Предательство | страница 62
— Мне жаль…
— Что скажут люди, когда узнают, что моя дочь носит ребенка такого проходимца, как Майк Чендлер, осужденного за наркотики?! Приговоренного к десяти годам тюремного заключения?!
— Ты мне делаешь больно, — произнесла Стефани, согнувшись от боли.
— Ты вся в мать, — Уоррен еще крепче сжал руку дочери. — Ей тоже было наплевать, что подумают люди. Она думала только о себе.
— Перестань сравнивать меня с мамой! — вскрикнула Стефани, будто что-то взорвалось внутри нее от последних слов отца. — Речь идет обо мне. Ведь я и твоя дочь. А ребенок, которого я ношу, это тоже твоя плоть и кровь.
— Шлюха, проклятая сука! — Прошипел Уоррен, злобно смотря на Стефани. — Никогда не смей говорить, что этот ублюдок — моя плоть и кровь, слышишь меня?
— Но он будет твоим внуком.
— Он никем не будет, потому что вообще не родится на свет. Ты прервешь беременность немедленно. Сегодня же вечером.
— Я не буду делать аборт, — сказала Стефани, прямо посмотрев в злые глаза отца.
— Ты поступишь так, как тебе прикажут, — произнес старик, все еще держа дочь за руку. — Потому что у тебя нет другого выхода. Понятно?
— Я не буду делать аборт, — продолжала качать головой Стефани. — И ты не заставишь меня. Я буду сопротивляться. Я всем расскажу, что ты пытаешься принудить меня к…
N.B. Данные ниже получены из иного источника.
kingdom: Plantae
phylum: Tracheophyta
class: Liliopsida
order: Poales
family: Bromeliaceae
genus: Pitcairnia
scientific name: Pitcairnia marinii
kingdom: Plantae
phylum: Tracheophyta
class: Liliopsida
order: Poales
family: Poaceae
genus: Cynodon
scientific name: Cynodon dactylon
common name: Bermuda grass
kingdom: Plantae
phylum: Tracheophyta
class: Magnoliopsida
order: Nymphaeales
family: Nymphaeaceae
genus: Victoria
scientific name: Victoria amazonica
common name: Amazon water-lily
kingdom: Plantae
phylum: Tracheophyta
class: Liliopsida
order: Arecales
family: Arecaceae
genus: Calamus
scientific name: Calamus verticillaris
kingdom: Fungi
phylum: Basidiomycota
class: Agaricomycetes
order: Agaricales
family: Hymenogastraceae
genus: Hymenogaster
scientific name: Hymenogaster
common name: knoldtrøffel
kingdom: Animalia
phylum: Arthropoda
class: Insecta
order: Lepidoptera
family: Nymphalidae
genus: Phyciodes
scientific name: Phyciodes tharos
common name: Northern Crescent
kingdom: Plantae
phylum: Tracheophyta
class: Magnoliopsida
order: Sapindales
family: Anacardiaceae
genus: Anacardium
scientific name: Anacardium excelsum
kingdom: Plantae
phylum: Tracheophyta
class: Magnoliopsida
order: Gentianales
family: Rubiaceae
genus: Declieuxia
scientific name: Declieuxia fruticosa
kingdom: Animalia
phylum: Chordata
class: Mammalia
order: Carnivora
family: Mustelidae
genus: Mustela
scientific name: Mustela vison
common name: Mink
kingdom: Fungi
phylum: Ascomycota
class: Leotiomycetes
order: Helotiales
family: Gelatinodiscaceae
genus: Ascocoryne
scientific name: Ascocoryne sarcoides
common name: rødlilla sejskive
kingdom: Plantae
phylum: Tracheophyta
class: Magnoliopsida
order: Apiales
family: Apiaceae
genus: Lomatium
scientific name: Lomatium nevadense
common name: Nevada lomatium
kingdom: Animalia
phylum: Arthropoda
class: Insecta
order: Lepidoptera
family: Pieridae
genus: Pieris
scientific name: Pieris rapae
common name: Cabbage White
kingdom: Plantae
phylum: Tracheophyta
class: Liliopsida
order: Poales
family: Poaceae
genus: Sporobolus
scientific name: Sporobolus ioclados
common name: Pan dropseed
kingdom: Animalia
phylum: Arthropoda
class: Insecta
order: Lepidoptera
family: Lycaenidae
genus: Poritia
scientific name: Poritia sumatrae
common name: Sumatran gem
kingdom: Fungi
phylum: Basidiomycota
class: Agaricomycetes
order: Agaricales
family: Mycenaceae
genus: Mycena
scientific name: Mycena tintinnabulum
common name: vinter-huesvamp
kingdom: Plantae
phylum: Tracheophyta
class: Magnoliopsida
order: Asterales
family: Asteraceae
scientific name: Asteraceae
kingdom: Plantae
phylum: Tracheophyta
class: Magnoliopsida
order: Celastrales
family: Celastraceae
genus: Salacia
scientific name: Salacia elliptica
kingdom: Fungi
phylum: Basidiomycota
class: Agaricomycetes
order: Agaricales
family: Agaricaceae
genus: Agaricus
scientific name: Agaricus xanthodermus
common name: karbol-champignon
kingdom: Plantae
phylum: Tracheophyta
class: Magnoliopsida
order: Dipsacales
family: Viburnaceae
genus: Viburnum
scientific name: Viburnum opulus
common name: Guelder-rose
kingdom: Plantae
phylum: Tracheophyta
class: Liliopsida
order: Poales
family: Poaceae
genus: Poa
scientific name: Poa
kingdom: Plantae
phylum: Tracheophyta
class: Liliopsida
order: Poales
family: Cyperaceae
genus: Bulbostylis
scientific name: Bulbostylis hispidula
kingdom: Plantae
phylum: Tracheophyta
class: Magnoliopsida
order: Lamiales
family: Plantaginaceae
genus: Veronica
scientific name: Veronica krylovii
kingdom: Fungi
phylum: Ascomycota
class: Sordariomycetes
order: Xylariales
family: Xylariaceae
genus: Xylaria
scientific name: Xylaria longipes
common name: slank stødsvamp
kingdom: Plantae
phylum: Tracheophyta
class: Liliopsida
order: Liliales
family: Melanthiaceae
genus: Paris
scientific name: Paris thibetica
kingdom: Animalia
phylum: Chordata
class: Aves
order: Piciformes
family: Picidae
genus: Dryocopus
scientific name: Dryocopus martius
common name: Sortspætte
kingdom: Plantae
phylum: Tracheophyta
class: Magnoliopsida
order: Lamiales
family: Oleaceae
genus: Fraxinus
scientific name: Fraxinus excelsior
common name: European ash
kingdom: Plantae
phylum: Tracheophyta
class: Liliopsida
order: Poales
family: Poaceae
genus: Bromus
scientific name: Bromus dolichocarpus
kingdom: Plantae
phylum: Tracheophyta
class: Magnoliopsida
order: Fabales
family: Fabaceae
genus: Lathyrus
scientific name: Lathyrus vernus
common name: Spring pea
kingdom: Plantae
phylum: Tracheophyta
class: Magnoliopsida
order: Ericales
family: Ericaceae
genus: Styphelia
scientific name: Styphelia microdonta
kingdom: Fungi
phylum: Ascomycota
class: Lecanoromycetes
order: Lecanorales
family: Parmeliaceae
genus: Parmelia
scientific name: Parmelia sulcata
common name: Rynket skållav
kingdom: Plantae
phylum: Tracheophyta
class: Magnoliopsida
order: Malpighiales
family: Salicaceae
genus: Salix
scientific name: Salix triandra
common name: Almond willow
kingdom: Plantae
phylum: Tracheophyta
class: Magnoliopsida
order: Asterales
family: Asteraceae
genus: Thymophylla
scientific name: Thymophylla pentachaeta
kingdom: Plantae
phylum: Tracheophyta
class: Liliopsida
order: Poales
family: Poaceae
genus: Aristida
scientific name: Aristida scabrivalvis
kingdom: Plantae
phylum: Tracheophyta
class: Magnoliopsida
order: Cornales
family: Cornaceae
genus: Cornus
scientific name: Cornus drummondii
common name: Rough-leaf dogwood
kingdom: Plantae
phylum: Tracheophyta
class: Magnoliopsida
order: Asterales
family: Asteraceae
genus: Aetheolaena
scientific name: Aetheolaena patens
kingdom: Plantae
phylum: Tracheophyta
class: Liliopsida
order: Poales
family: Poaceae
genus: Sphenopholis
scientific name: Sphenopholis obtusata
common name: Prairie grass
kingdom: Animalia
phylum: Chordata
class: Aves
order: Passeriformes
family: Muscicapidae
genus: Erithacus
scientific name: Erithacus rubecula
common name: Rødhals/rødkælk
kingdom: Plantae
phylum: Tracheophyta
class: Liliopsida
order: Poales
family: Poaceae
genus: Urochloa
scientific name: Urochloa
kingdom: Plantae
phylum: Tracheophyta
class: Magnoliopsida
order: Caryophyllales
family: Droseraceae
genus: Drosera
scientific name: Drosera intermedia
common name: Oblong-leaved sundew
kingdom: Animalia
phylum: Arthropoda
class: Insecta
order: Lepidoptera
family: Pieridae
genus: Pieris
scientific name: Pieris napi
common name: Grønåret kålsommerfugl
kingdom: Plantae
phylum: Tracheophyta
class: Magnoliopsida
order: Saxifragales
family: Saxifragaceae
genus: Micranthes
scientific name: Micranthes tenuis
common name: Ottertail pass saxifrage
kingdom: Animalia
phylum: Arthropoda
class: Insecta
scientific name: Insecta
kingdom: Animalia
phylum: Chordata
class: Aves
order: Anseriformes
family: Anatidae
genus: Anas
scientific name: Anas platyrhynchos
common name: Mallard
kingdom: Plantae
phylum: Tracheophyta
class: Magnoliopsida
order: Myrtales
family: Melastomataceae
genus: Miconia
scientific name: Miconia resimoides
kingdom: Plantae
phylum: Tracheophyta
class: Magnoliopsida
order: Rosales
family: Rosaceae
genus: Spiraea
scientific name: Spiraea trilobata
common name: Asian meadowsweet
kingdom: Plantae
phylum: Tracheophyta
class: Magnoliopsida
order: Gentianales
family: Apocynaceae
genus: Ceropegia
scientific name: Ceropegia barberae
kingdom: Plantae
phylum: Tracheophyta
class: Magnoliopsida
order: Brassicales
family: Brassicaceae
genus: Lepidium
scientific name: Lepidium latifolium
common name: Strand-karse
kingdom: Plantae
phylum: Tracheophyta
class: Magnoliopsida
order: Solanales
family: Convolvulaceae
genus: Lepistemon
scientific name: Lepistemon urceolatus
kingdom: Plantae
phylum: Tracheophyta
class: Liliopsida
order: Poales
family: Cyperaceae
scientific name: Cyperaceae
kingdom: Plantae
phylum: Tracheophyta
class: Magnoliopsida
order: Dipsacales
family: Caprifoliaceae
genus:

Она не ожидала пощечины. Отец ударил Стефани так сильно, что голова девушки мотнулась в сторону. Стефани чуть не упала, но вовремя схватилась за книжный шкаф, стоящий позади нее. Она подняла руку к горящей от удара щеке.
— Убирайся! — закричал Уоррен. — Вон из моего дома!
Спотыкаясь, как пьяный, Фаррел вернулся к своему столу, открыл ящик, вытащил пачку денег и швырнул в лицо Стефани.
— Возьми и убирайся. У тебя десять минут, чтобы собрать вещи.
— Что?..
— Ты слышала. Я хочу, чтобы ты покинула этот дом навсегда. Иди, куда хочешь. Чем дальше отсюда, тем лучше. Ты мне больше не дочь. — Он сделал глубокий, неровный вдох. — Уходи! — повторил он. — Бери деньги и убирайся, пока я не задушил тебя голыми руками.
Сначала Стефани хотела поднять деньги и швырнуть их отцу в лицо. Но чувство здравого смысла остановило ее. Одно дело гордость и совсем другое — глупость. Сжав губы, чтобы не расплакаться, она опустилась на колени, собрала банкноты, валявшиеся по всему антикварному персидскому ковру, и, даже не взглянув в сторону отца, выбежала из комнаты.
Стефани не могла плакать. Ее глаза были совершенно сухими, а губы вытянулись в узкую полоску. Она заперлась в своей комнате и позвонила Трэси.